- Supplied passage -
So, I lived and learned through the revolution of graphical interfaces, the PC, the web and now (finally!) the growing insight that business gain is nothing more than the sum of successful usage occasions. If users succeed, the gain can be great. When users fail, the cost is immense.

I was intrigued by Alan Cooper's book “The Inmates Are Running the Asylum” when it came in 1999. I just loved the title, since I actually trained to work in mental care before considering working with digital services. But most of all I liked it because of the content, where many of the struggles faced by UX:ers were brought into the light. At that time, I had finished a research project on how to help businesses describe their needs in ways that would ensure business benefits. It was then that I started outlining the idea of Impact Mapping, that saw the public light in 2002.

I was taken by great surprise at the explosion of demographic-based Personas resulting from Coopers suggestion. When I read the book, I thought of personas more as user behaviours than demographics. Even today I meet companies that describe their users by demographically biased personas, instead of clustering user behaviours and expectations.

Throughout my years of practice I experienced the danger of Personas. They give too much weight to demographic descriptions which actually hinders the understanding of the only important things: user behaviours, needs and expectations in the context of use. By dressing users up with demographics and photos they make readers fill in the blanks with their own assumptions, based on their knowledge. This is an intrinsic capability of the human brain that helps us a lot in everyday life, but in this case makes us see what is not there (WYSIATI). That is really bad when doing intentional design.

- Task description -
Answer these questions using the passage on personas:
1. According to the writer, business gain is nothing more than the sum of what?
2. What field did the writer train to work in before considering work with digital services?
3. What do personas dress users up with?
The entries after this point are separate material and are unrelated to the passage on personas.

- Raw records -
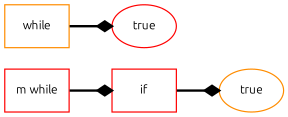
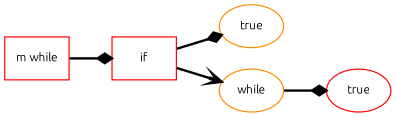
  digraph {
    fontname=Ubuntu
    fontsize=10
    rankdir=LR
    node [color=red fontname=Ubuntu fontsize=10 shape=box]
    edge [arrowhead=diamond fontname=Ubuntu fontsize=10 style=bold]
    n1 [label="m while"]
    n2 [label=if]
    n3 [color=darkorange label=true shape=ellipse]
-   n4 [color=darkorange label=while]
+   n4 [color=darkorange label=while shape=ellipse]
    n5 [label=true shape=ellipse]
    n1 -> n2
    n2 -> n3
+   n2 -> n4 [arrowhead=vee]
    n4 -> n5
  }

- Response to the exercise -
1. The sum of successful usage occasions.
2. Mental care.
3. Demographics and photos.